**Instructions for the task:** From the entries that follow, reproduce exactly and only the lines from the line with "- **Quando usar**: Mostrar" to the line with "- **Quando usar**: Destacar informações muito", endpoints included.

(Items from a data source)
-*-

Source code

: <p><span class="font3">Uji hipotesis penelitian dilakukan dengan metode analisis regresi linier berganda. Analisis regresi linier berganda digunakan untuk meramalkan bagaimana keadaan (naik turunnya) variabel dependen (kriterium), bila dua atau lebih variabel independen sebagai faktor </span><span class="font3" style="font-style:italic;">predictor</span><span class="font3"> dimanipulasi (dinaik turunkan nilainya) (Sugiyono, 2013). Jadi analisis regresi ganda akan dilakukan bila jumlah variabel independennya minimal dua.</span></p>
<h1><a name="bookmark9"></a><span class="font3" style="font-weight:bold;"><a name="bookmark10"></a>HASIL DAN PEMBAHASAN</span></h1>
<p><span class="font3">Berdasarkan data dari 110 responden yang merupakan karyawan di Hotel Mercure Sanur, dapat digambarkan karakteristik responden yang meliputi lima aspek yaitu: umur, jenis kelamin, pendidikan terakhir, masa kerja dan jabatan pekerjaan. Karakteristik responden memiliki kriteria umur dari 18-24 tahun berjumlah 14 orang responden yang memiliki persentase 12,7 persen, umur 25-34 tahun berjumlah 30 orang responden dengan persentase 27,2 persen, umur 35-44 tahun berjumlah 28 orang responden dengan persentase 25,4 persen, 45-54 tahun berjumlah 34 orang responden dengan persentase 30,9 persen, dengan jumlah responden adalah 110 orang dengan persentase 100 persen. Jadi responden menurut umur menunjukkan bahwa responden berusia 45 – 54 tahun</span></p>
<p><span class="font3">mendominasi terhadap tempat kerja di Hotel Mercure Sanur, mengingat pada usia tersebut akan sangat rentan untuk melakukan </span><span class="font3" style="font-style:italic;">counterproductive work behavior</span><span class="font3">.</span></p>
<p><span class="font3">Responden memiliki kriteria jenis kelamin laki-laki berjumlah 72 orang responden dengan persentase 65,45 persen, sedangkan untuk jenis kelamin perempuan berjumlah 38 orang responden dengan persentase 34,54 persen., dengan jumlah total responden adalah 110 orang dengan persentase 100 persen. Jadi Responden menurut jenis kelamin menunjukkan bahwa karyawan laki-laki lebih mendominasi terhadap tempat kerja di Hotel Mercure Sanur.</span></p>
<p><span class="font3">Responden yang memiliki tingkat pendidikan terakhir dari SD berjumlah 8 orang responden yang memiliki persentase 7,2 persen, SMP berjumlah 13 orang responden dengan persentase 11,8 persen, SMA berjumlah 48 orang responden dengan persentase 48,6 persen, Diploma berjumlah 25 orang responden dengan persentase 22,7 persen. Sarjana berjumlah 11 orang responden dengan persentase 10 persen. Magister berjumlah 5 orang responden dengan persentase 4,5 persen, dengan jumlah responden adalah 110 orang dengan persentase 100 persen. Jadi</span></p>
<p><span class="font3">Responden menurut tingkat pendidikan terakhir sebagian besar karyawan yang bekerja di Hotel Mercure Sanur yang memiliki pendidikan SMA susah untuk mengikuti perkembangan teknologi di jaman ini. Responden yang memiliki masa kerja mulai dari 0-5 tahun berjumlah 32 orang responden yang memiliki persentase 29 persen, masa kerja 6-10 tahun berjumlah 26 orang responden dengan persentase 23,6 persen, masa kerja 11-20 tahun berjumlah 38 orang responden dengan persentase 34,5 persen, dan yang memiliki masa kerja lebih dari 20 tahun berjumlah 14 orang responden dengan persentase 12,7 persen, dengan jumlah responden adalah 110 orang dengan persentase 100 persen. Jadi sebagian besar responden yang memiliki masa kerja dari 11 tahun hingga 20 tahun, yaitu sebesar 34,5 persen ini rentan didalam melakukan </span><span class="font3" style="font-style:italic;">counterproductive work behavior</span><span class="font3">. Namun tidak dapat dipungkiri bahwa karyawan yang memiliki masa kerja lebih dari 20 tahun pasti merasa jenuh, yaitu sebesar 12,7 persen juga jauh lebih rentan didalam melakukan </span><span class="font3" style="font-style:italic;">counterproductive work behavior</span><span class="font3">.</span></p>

-*-

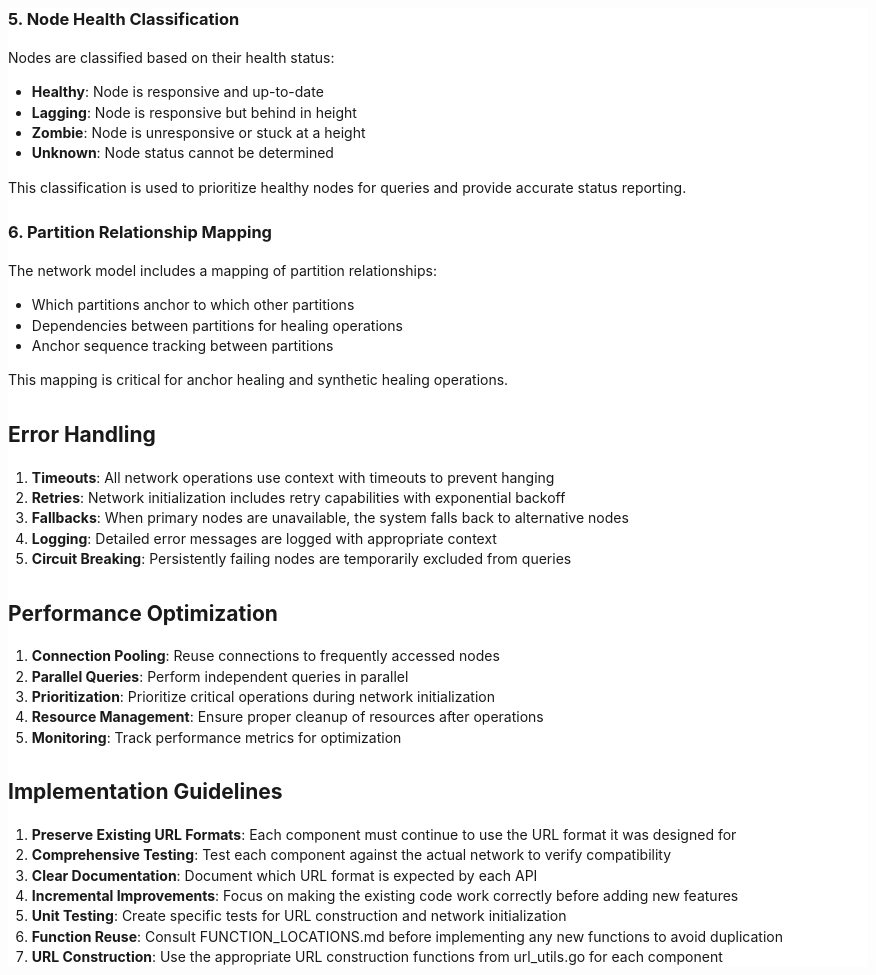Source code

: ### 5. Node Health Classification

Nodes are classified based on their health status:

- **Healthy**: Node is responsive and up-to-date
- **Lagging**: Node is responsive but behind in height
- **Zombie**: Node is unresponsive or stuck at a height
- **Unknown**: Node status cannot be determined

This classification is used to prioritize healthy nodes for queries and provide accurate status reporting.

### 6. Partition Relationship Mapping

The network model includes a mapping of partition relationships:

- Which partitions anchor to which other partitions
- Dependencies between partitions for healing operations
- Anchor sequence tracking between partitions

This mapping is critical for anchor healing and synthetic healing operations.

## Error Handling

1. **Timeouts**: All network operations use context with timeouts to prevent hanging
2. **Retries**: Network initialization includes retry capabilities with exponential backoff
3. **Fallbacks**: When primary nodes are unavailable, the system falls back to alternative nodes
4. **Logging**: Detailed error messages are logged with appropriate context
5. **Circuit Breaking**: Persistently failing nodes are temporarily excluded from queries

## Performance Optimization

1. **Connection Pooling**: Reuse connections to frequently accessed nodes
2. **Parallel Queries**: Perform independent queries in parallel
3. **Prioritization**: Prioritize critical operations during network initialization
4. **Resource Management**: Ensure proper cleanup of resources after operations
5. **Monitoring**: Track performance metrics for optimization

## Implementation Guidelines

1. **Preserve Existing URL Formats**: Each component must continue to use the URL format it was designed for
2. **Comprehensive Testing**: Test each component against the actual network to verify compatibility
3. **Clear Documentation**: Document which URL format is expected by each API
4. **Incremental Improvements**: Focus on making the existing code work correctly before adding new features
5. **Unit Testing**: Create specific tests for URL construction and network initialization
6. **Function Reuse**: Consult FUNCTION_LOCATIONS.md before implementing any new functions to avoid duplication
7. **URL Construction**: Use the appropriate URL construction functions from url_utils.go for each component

-*-

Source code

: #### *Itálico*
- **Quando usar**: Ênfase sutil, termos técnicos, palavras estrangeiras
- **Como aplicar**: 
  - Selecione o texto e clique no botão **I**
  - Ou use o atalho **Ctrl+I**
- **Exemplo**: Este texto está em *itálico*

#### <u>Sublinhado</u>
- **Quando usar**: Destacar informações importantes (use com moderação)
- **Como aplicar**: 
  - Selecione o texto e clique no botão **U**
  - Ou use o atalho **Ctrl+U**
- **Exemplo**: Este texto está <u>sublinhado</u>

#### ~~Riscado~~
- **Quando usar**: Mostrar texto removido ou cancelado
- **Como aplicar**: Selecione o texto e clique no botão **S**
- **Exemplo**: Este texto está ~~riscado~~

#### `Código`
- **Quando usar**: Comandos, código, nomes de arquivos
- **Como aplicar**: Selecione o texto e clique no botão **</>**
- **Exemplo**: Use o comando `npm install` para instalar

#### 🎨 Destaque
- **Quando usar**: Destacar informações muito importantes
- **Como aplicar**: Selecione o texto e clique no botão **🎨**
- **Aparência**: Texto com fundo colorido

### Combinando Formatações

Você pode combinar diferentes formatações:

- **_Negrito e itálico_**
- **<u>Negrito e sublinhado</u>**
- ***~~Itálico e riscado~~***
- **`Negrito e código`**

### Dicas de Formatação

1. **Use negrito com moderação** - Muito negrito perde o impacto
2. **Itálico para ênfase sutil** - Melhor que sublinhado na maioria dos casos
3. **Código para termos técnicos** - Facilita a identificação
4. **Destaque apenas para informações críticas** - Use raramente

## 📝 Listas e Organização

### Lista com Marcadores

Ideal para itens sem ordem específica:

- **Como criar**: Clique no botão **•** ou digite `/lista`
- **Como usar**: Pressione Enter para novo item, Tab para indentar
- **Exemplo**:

-*-

**Answer to the exercise:**
- **Quando usar**: Mostrar texto removido ou cancelado
- **Como aplicar**: Selecione o texto e clique no botão **S**
- **Exemplo**: Este texto está ~~riscado~~

#### `Código`
- **Quando usar**: Comandos, código, nomes de arquivos
- **Como aplicar**: Selecione o texto e clique no botão **</>**
- **Exemplo**: Use o comando `npm install` para instalar

#### 🎨 Destaque
- **Quando usar**: Destacar informações muito importantes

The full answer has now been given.